XII

21 5 4
                                    

(Çatıda konuşurlarken dinleyemeye başlayabilirsin)

JUNGKOOK

Hyungun odasındaydık, bana yer yatağı hazırlıyorduk. Parkta geçirdiğimiz vakit tuhaftı, hyungun beni düşünerek oraya götürmesi çok güzeldi. Ama bu hissettiklerim neydi? Uzun süre sonra yeni biriyle arkadaş olmak böyle mi hissettiriyordu? Hyung da böyle mi hissediyordu, yoksa onun için sıradan bir gün müydü?

Sıradan olmadığı kesindi. Her gün evden kaçıp, sabah yalan söyleyerek döndüğünü sanmıyordum. Yoksa bunu hep yapıyor muydu?

"Jungkook?" hyungun seslenmesiyle ona döndüm.
"Daldın mı? Sigara içer misin diyordum." bana seslendiğini duymamıştım.

"Pardon dalmışım, hayır teşekkürler."

"Çatıya çıkmak ister misin, içerde içmiyorum da."
Odasındaki büyük camı tamamen açtı. Elinde bir küllük vardı.

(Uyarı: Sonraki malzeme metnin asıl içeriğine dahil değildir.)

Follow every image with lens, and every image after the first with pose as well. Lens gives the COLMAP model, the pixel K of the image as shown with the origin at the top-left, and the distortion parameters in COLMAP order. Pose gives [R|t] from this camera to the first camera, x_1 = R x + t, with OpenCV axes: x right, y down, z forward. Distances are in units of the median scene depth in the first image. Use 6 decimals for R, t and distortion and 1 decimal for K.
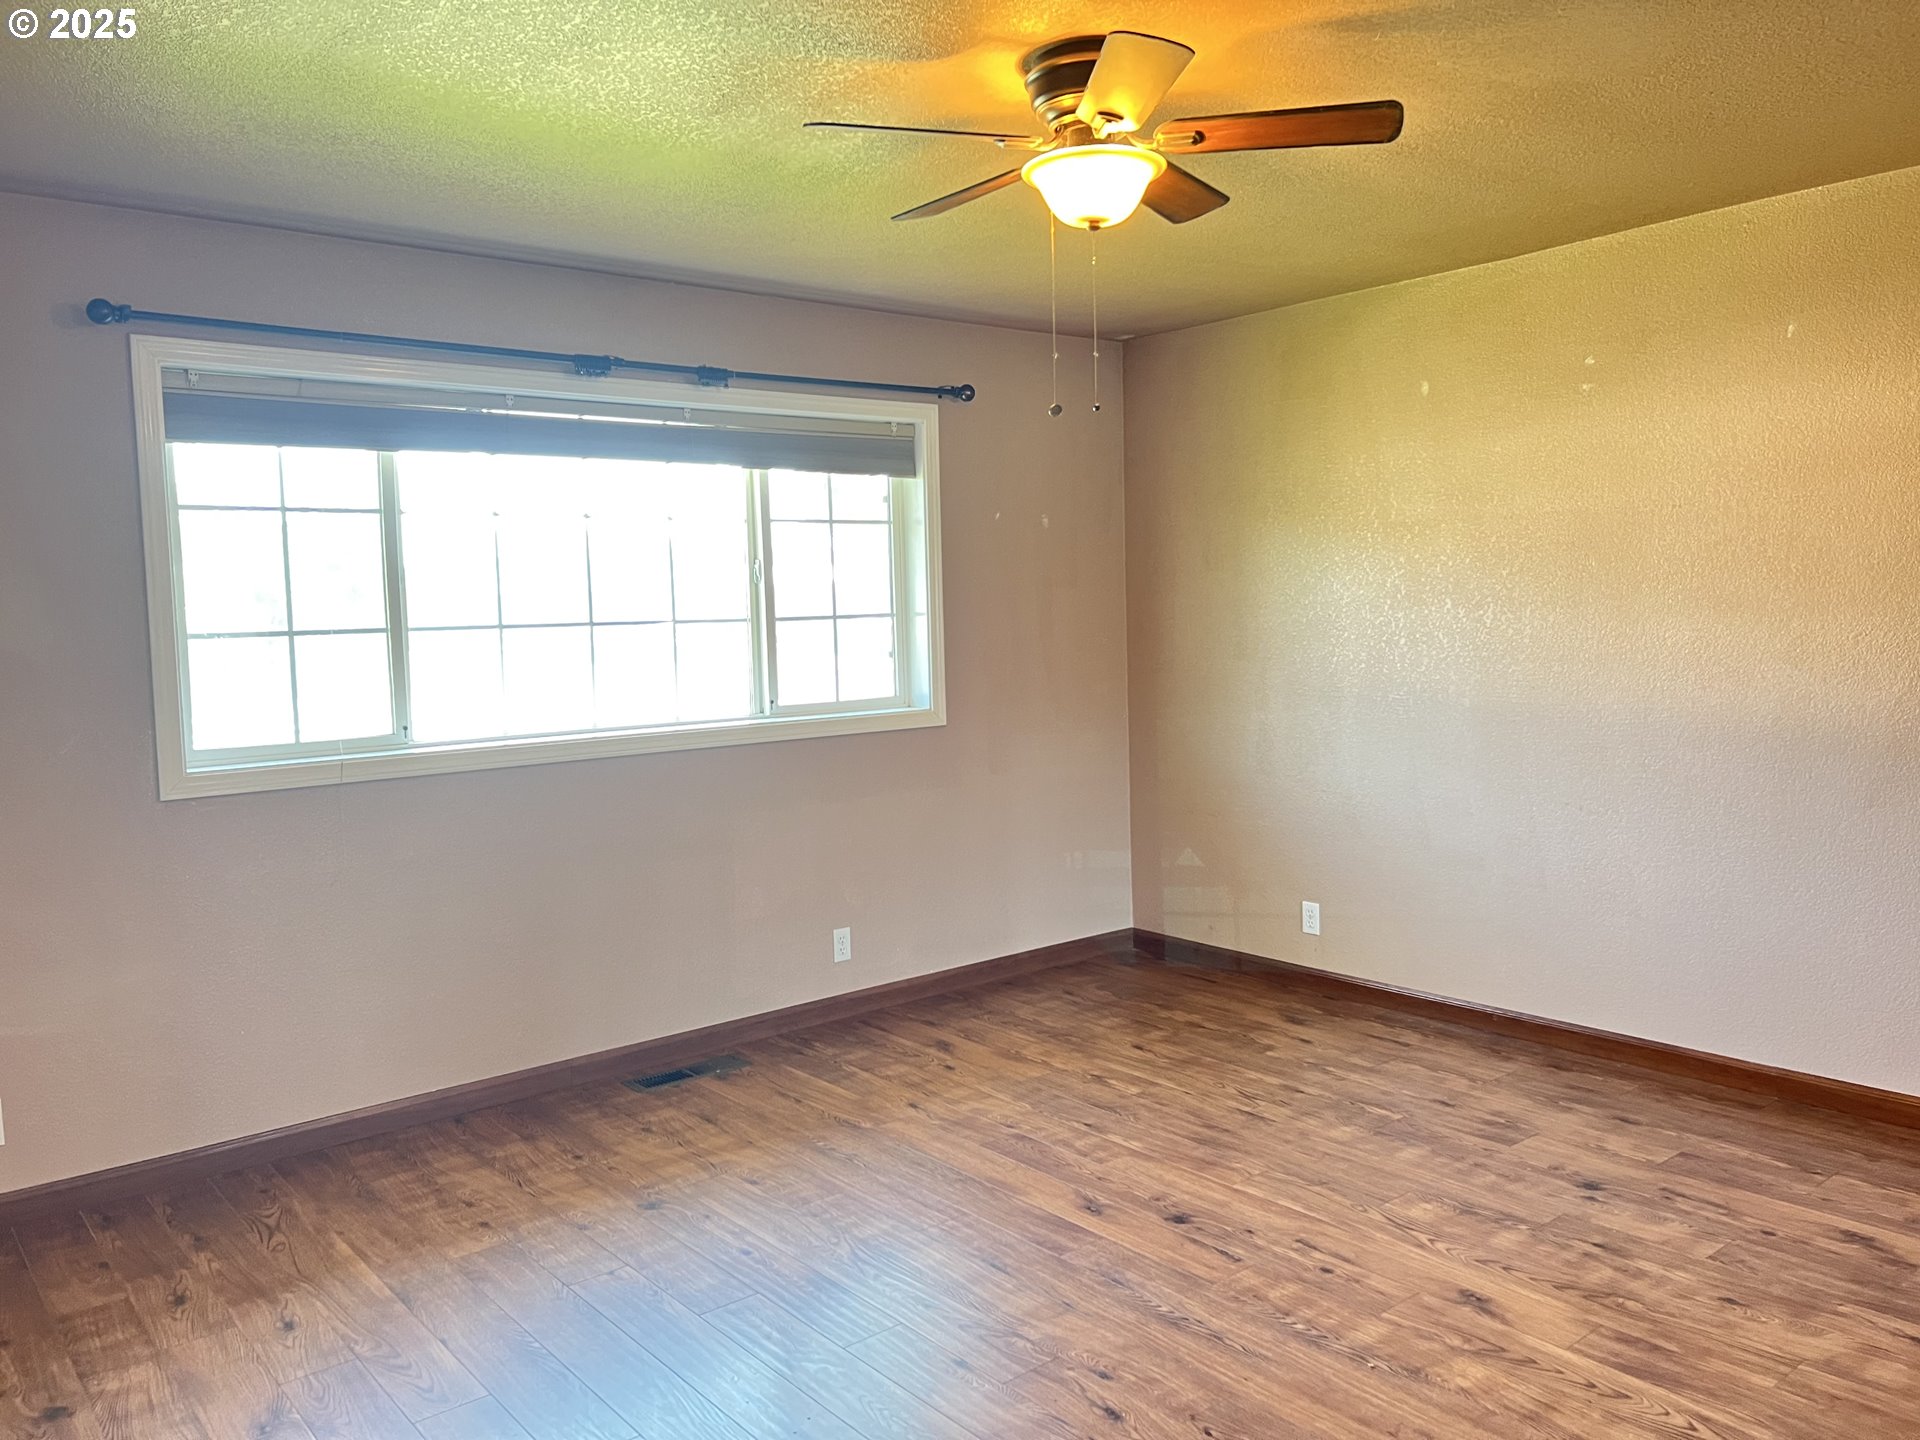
lens RADIAL K [[1449.5, 0, 964.3], [0, 1449.5, 724.9], [0, 0, 1]] dist [0.044382, -0.047186]
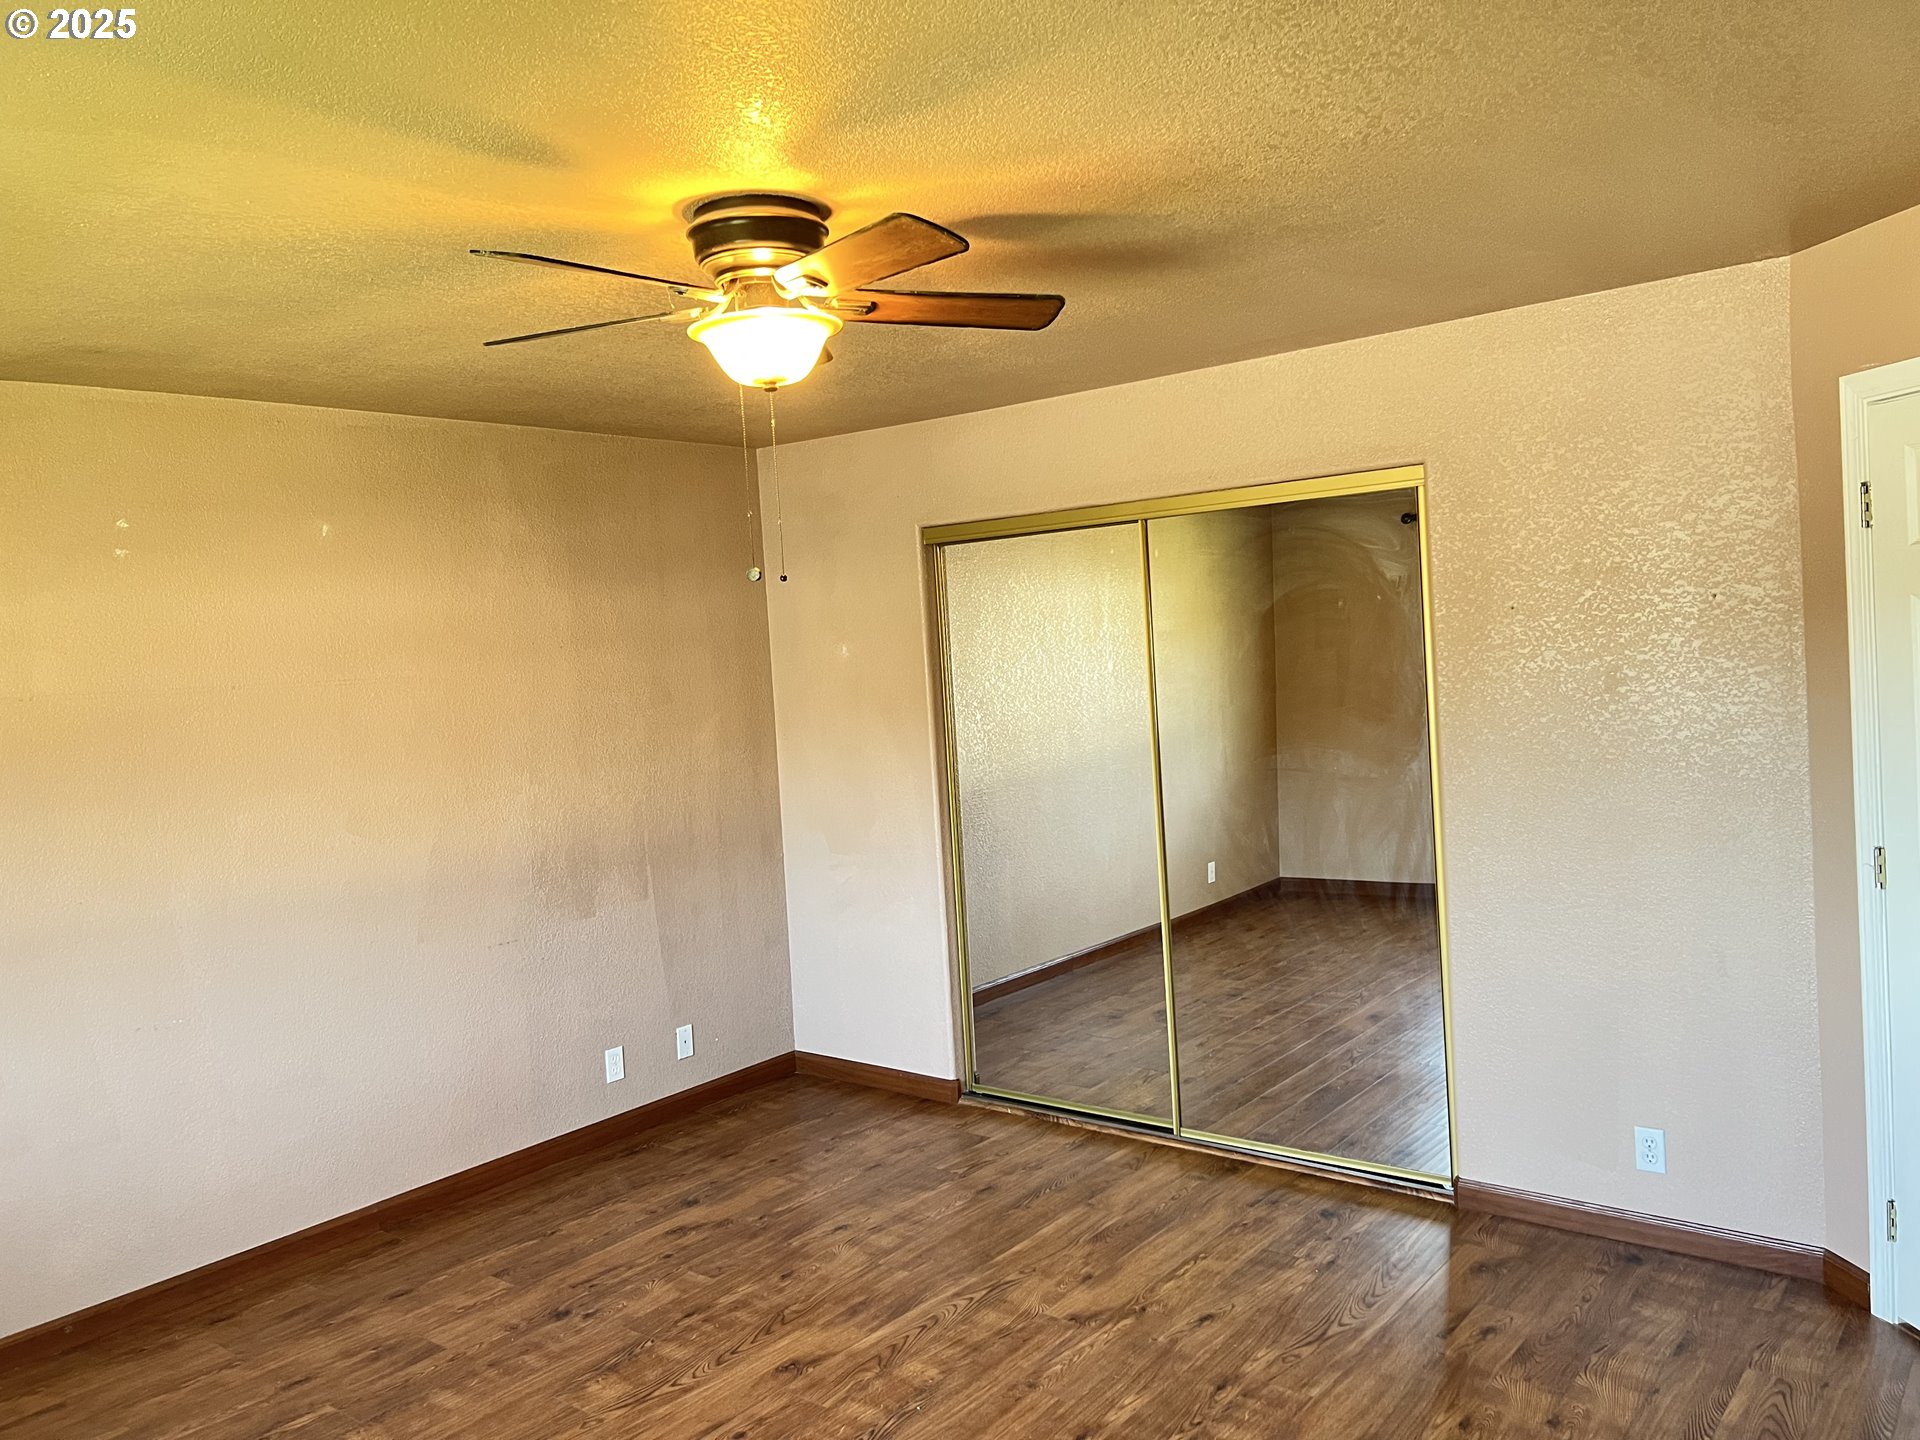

"Olur." dedim, hyungu takip ettim. Camdan dışarıya çıktı. Cam çatıya açılıyordu. Bunu çok sık yapıyor gibi rahatlıkla tepeye çıktı. Elini uzatıp beni de yukarıya çekti.

Dudaklarının arasındaki sigarayı, cebinden çıkarttığı çakmakla yaktı. Sigarasından ilk nefesini alırken geriye doğru, arkasındaki duvara yaslandı. Ben de yanına oturdum.

Sigarasını içerken beni izliyordu. Bu göz temasları, sessiz bakışmalarımız beni utandırıyordu. Yüzümde bir şey mi vardı? Söyleyecek bir şey bulamıyordum. Sanki ağzımdan çıkacak her şey saçmalıktan ibaretti.

Gözlerimi kaçırdım, kafamı gökyüzüne çevirdim. Hiç bulut yoktu ama yine de çok yıldız görünmüyordu. Elektrikler kesilseydi ne kadar güzel görünürdü.

"Ee sormayacak mısın?" hyungun konuşmasıyla tekrar ona döndüm.

"Neyi?" gerçekten ne sormam gerekiyordu bilmiyordum.

"Neden Jimin'i değil de seni aradım, neden yalam söylüyorum?" dedi sigarasını içmeye devam ederken.

"Merak ediyorum ama rahatsız olmanı da istemedim o yüzden sormadım." gözlerimi ondan alamıyordum. Kızıl saçları dağılmıştı, sigarasını dudaklarına götürüp, içmesini sonra külü küllüğe silkmesini takip ettim.

"Sana açıklama borçluyum ve sorduğun hiçbir şeyden rahatsız olmayacağıma eminim. Şansını dene." dedi gülerek.

"Neden beni aradın?"

"Barda dayak yemeyi göze alarak beni koruyan çocuğun geleceğinden emindim sanırım. Ya da sadece çok sarhoştum bilmiyorum, sadece seni aramak istedim."

"Neden yakın arkadaşların değil, gelmeyebilirdim tüm gün dışarda mı duracaktın." dedim gülerek.

"Geldin." dedi, bakışmalarımız olduğumuzdan daha yakın oturuyormuşuz gibi hissettiriyordu. Sanki ona çekiliyordum. Aramızda duran elimi kendime doğru çektim bacaklarımın arasına aldım. Neyden kaçıyordum bilmiyorum, bu şekilde sanki aramıza biraz daha mesafe koymuştum.

"Ailemi ya da arkadaşlarımı arayamam, onları hayal kırıklığına uğratmak istemiyorum. Alkolle bazı problemlerim var. Bunun bir problem olduğunu yeni farkediyorum." diye ekledi. cümlesini bitirdikten sonra biraz sessizlik oldu uzun bir iç çekti.

"Bunu çok sık mı yapıyorsun?"

Bu konuyu konuşmaktan utanıyor gibiydi. Sorduğum için pişman oldum.
"Söylemene gerek yok, bana açıklama yapmana da gerek yok. Konuşmamız gerekmiyor. Dediğin gibi çağırdın ve geldim, gelmek istediğim için geldim yani bir açıklamaya da ihtiyacım yok."